-------- Extract

Admission requirements

Admission to this course is restricted to MA students in Philosophy.

Description

Since it emerged on the agora, philosophy is intimately related to the city as an environment that relates different people with different backgrounds in a dynamically changing space. The confrontation with heterogeneity is thus central to philosophical thinking but also to the locus of philosophy in the modern culture. Hence, the city is the place where philosophy was born and the place that philosophical thinking always has to reinvent anew. The seminar discusses a series of philosophical texts on this relation between modernity and the city.

The course material consists of fragments from the following authors that are structures around three subthemes: a) politics and the polis (Jean-Pierre Vernant, Hannah Arendt, Richard Sennett); b) the experience of the city in modernity (Georg Simmel, Walter Benjamin, Rem Koolhaas, Paul Virilio; and c) understanding society through space (Henri Lefebvre; Michel de Certeau; Michel Foucault; Gilles Deleuze; Bart Verschaffel). The texts will be read before and discussed in depth during the lessons.

Course objectives

Students who successfully complete the course will have a good understanding of:

  • the philosophical and anthropological study of the city in modernity;

  • some fundamental critical views on modernity and its challenges.

Students who successfully complete the course will be able to:

  • present to a group the argumentative structure of a philosophical text;

  • formulate mature critical questions regarding fundamental problems pertaining to the philosophy of culture;

  • critically examine these questions in the form of a paper.

----------------
-------- Material supplied

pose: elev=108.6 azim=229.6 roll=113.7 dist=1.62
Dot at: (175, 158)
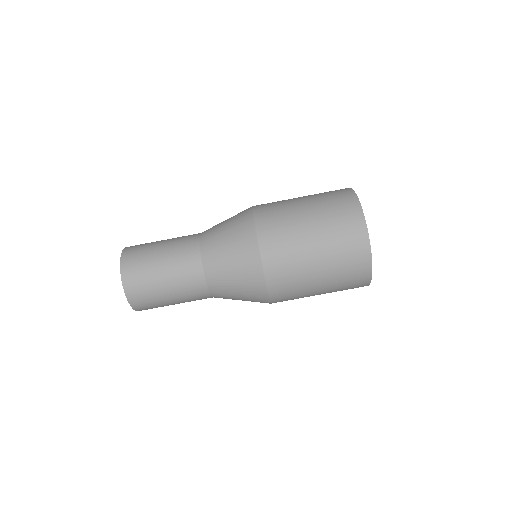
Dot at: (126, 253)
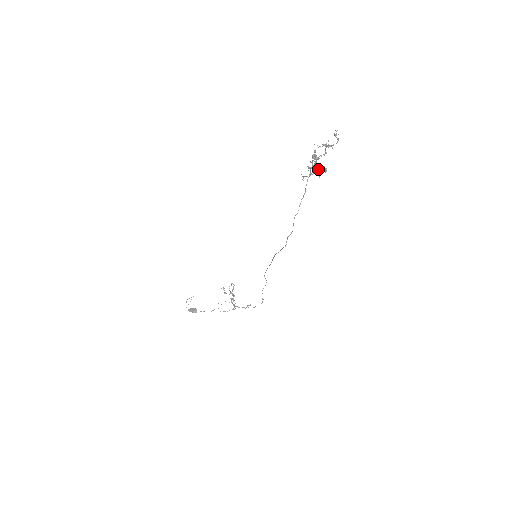
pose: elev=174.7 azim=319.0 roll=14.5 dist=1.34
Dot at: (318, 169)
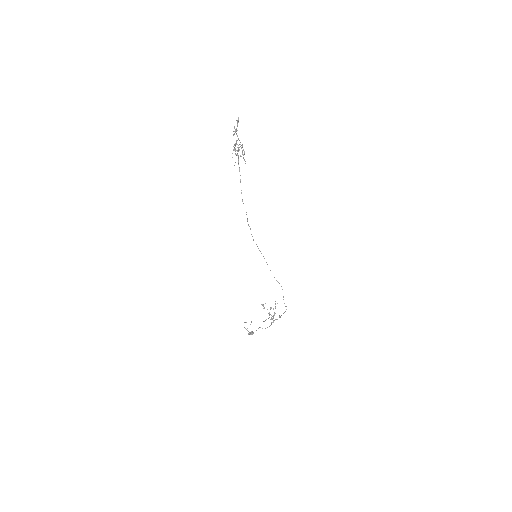
Dot at: occluded
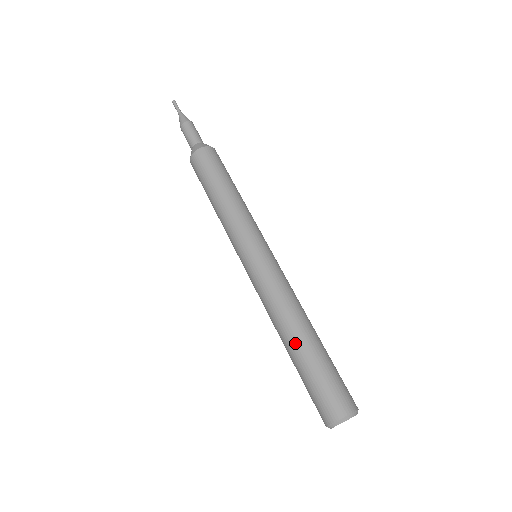
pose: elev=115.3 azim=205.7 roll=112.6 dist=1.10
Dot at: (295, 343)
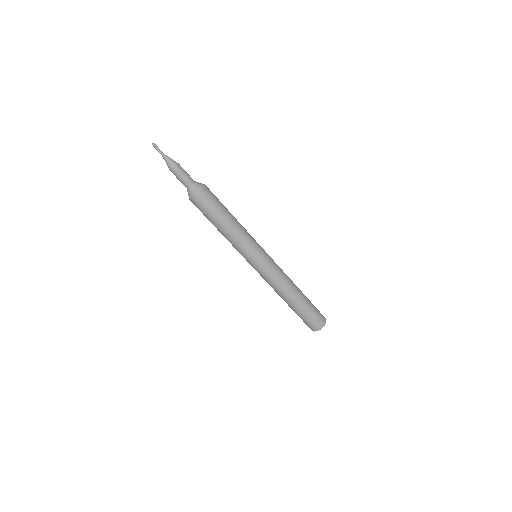
Dot at: (296, 300)
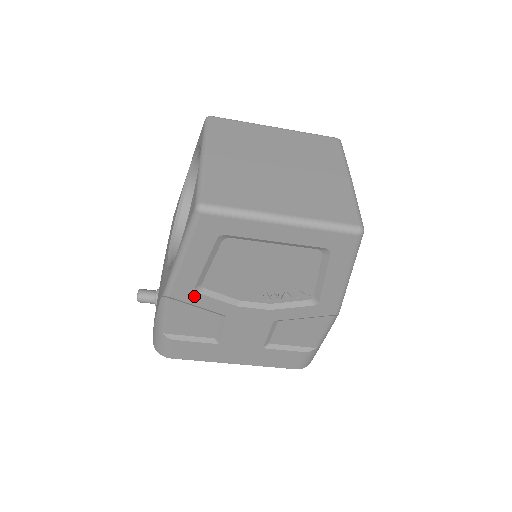
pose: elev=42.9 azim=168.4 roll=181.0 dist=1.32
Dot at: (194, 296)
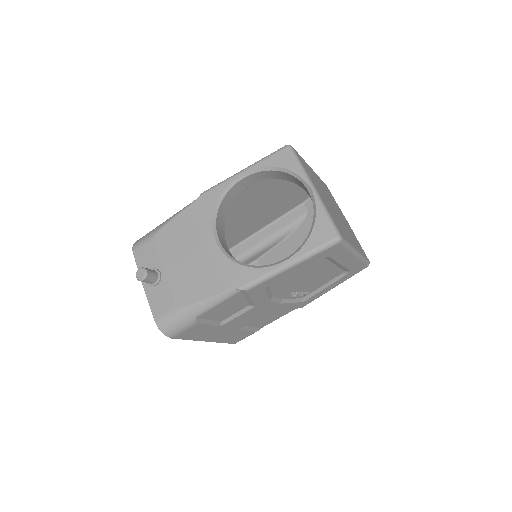
Dot at: (260, 292)
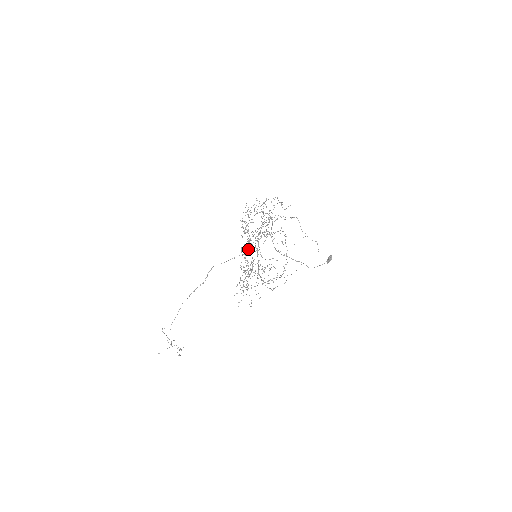
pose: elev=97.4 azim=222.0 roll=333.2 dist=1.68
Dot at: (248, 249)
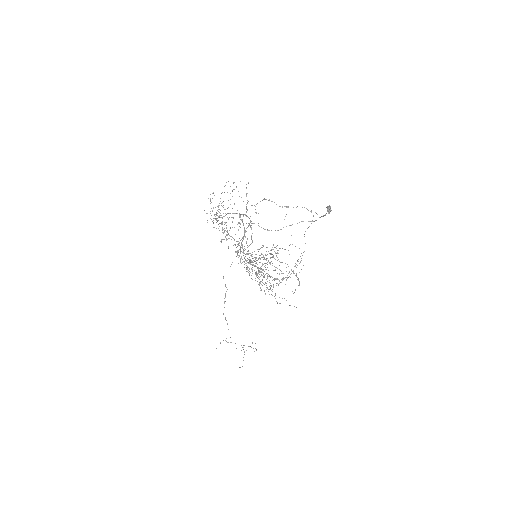
Dot at: occluded
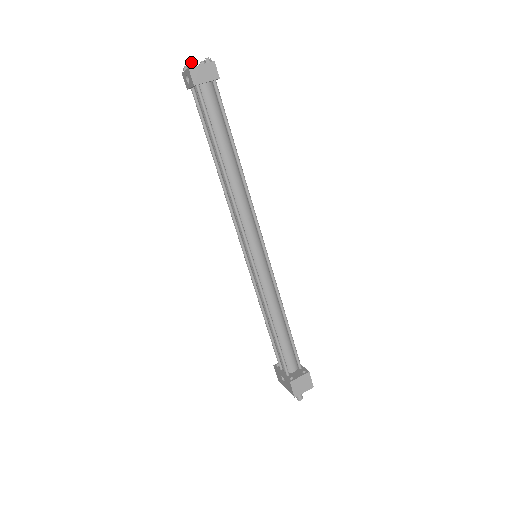
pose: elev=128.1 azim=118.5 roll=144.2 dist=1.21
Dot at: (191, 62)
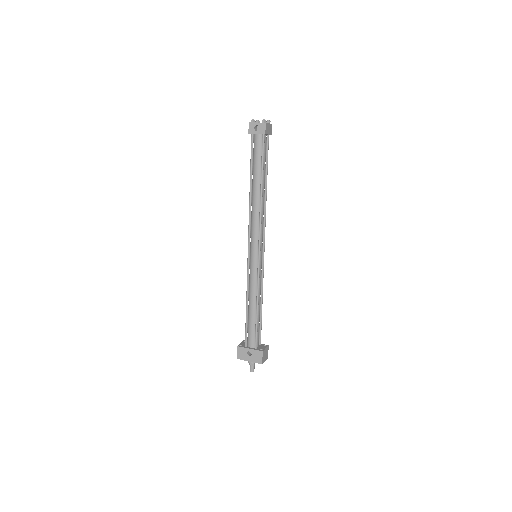
Dot at: occluded
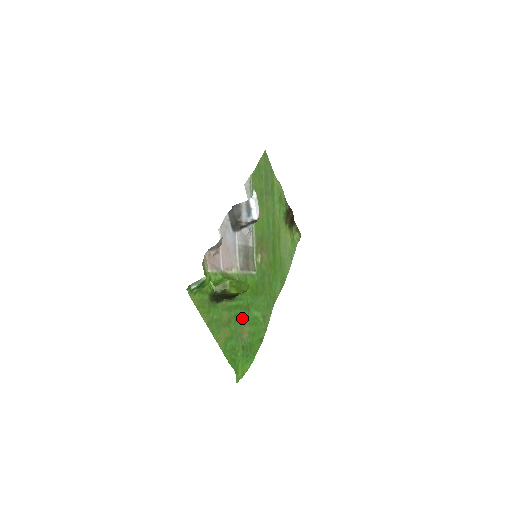
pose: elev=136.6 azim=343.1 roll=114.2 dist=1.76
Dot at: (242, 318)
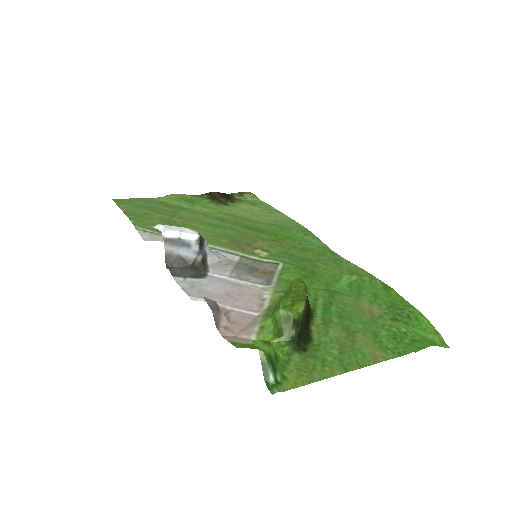
Dot at: (346, 306)
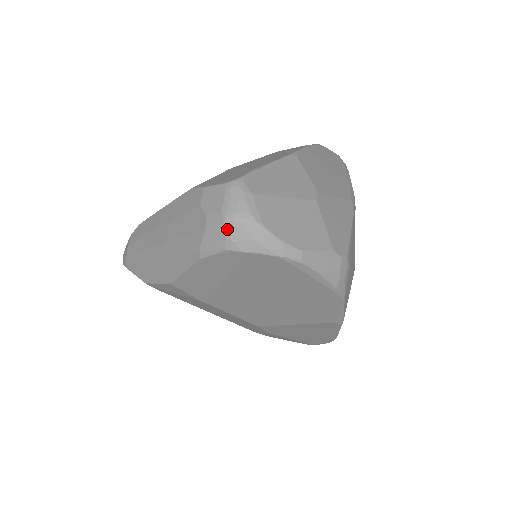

----------------

* _What you will do_:
1. Rewrite the records starting with the line containing "pose: elev=128.1 azim=118.5" and going on through the end of the records, replacing "pose" with "camera" and changing nothing else. Omit the pictures from your answer.
2. Pick up the philosophy course description from where it stops and keep writing.

* _Outputs_:
1.
camera: elev=128.1 azim=118.5 roll=144.2 dist=1.21
Dot at: (191, 62)
Dot at: occluded
camera: elev=136.6 azim=343.1 roll=114.2 dist=1.76
Dot at: (242, 318)
Dot at: (346, 306)

2.
Timetable

See Timetables Philosophy 2014-2015 , Timetables MA Philosophy 60 EC/120 EC.

Mode of instruction

  • Seminars

Class attendance is required.

Course Load

Total course (10 ECTS credits x 28 hours): 280 hours

  • Attending seminars: 42 hours

  • Time for studying the mandatory literature: 90 hours

  • Time for completing weekly assignments: 90 hours

  • Research plan: 10 hours

  • Writing midterm paper: 15 hours

  • Comments: 8 hours

  • Writing final paper: 25 hours

Assessment method

The final mark consists of 50% for the paper and 50% for the activity during the seminar (presentation and discussion)

  • Assignment: a short 20-25” oral presentation of one text (25% of the final grade);

  • Detailed research plan: to be discussed with the lecturer (prerequisite for participation in examination);

  • Discussion in group of the text (25% of the final grade);

  • Expanded final paper (50% of the final grade).

One resit will be offered, consisting of the final paper. Any student who did not take the first examination cannot take the resit.

Blackboard

Blackboard will be used for posting of course readings and for discussions.

Reading list

The texts will be maid available on Blackboard before the beginning of the course.

Registration

Please register for this course on uSis.
See Registration for courses and examinations

Students are strongly advised to register in uSis through the activity number which can be found in the timetable for courses in the column under the heading “Act.nbr”.

Registration Studeren à la carte and Contractonderwijs

Not applicable.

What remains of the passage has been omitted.